Pendant cette décennie, certains choses sont restées les mêmes. Je suis toujours en couple avec Chouchou malgré quelques passages très houleux, et je suis plus amoureuse que jamais; je vis toujours entre Monpatelin et Bruxelles même si la répartition de mon temps a beaucoup évolué; je suis toujours propriétaire de mon petit duplex dont j'aurai fini de payer le crédit dans quelques mois; j'exerce toujours le métier de traductrice littéraire bien que j'aie élargi ma clientèle et les domaines dans lesquels je travaille; je prends toujours du Lutényl pour mon endométriose, ce qui a eu des effets formidables et d'autres assez difficiles à gérer; je teins toujours mes cheveux en roux malgré un détour par des couleurs nettement plus exotiques; je tiens toujours ce blog dont l'audience a décuplé entre-temps, pour mon plus grand bonheur; je suis toujours écolo de gauche et continue à désespérer du vote de mes concitoyens.

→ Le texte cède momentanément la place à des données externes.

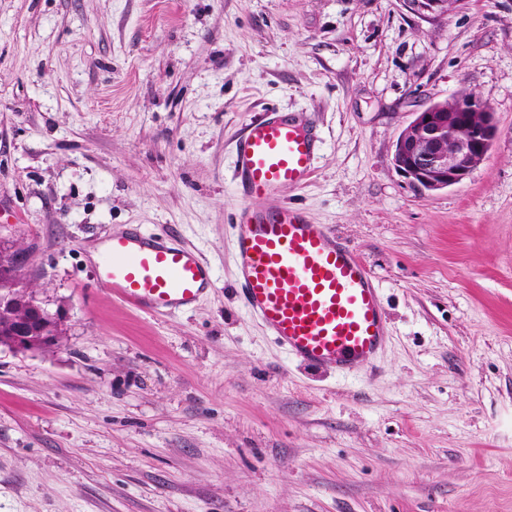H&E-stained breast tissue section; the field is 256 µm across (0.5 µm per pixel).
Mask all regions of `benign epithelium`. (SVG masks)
Returning a JSON list of instances; mask_svg holds the SVG:
<instances>
[{
  "label": "benign epithelium",
  "instance_id": "7a95c632",
  "mask_svg": "<svg viewBox=\"0 0 512 512\" xmlns=\"http://www.w3.org/2000/svg\"><path fill=\"white\" fill-rule=\"evenodd\" d=\"M408 12L436 20L460 0H401ZM497 136L495 113L474 93L461 90L416 113L394 144L393 163L421 195L465 181ZM63 313L27 291L23 278L0 284V347L47 348L61 336Z\"/></svg>",
  "mask_w": 512,
  "mask_h": 512
}]
</instances>
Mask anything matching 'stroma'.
<instances>
[{
  "instance_id": "35a3bbf8",
  "label": "stroma",
  "mask_w": 512,
  "mask_h": 512,
  "mask_svg": "<svg viewBox=\"0 0 512 512\" xmlns=\"http://www.w3.org/2000/svg\"><path fill=\"white\" fill-rule=\"evenodd\" d=\"M498 135L421 196L400 132L460 88ZM324 147L277 203L365 261L373 368L313 371L235 292L234 148L264 109ZM129 226L200 251L219 286L148 315L96 282ZM65 314L0 347V512H512V0L437 20L401 0H0V242Z\"/></svg>"
}]
</instances>
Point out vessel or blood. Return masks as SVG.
<instances>
[{"label":"vessel or blood","mask_w":512,"mask_h":512,"mask_svg":"<svg viewBox=\"0 0 512 512\" xmlns=\"http://www.w3.org/2000/svg\"><path fill=\"white\" fill-rule=\"evenodd\" d=\"M318 143L313 126L272 109L246 126L236 145L237 271L246 311L288 356L350 373L372 364L384 345L379 291L326 225L273 202L283 189L308 184ZM97 283L131 307L170 315L192 309L216 277L197 250L162 232L130 230L108 238Z\"/></svg>","instance_id":"obj_1"}]
</instances>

A côté de ça... J'ai pris dix kilos, quelques mentons supplémentaires et des cheveux blancs, mais bizarrement, je suis mieux dans ma peau aujourd'hui. J'ai perdu - dans l'ordre chronologique - Brigitte, mes deux chats et mon père. (Et puis aussi Etre Exquis, même s'il n'est techniquement pas mort.) Mais grâce à Facebook, j'ai renoué avec beaucoup de vieux amis que je continue à suivre et parfois à voir avec plaisir. J'ai développé un syndrome d'anxiété aiguë dont je pense que je ne réussirai jamais à me débarrasser. Je suis de plus en plus féministe, et désormais consciente des privilèges que me confère le fait d'être blanche. J'ai cessé de porter des pantalons et d'acheter des tonnes de fringues, de sacs et de chaussures. Globalement, je suis devenue beaucoup moins matérialiste, ce dont je me réjouis. Je n'ai plus de voiture, et ça ne me manque pas vu que j'ai toujours détesté conduire. Je me suis mise à utiliser des MacBook et bien que je les trouve honteusement peu solides pour leur prix, je ne reviendrai jamais en arrière. 

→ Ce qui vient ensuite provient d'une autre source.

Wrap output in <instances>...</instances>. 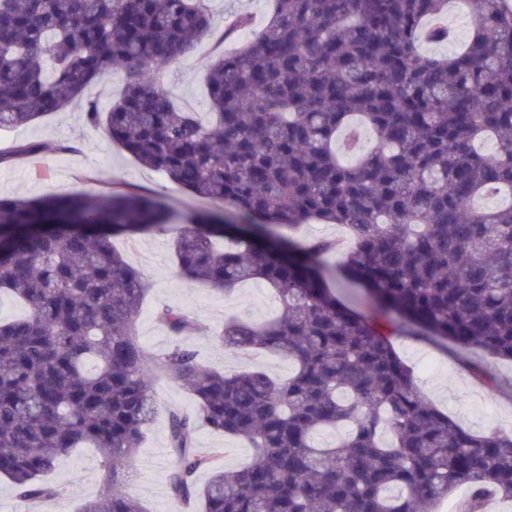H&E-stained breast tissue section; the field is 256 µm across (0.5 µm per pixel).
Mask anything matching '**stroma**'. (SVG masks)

Je n'ai pas remis les pieds aux USA après mon dernier road trip avec les VIP, mais je suis retournée deux fois au Japon; j'ai fait un stage de carnets de voyage au Maroc et pas mal bougé en Europe. J'ai été hyper déçue par Prague et Istanbul; je suis restée passablement indifférente aux charmes de Stockholm, de Barcelone et de Venise; en revanche, j'ai adoré Copenhague, Reykjavik, Helsinki, Brighton, Edimbourg, Budapest, Lisbonne et Porto. J'ai laissé tomber le scrapbooking; je me suis mise au crochet et au geocaching et j'ai arrêté les deux au bout de quelques années; actuellement, mes grandes passions sont les escape games et l'aerial yoga. J'ai eu un passage complètement végétarien, puis je me suis remise à manger de la viande de temps en temps. Je supporte de moins en moins bien le vin rouge et bois de préférence du blanc ou des cocktails. Et aujourd'hui comme il y a dix ans, aucun candidat pour lequel j'ai voté au premier tour des élections présidentielles n'a jamais réussi à accéder au second.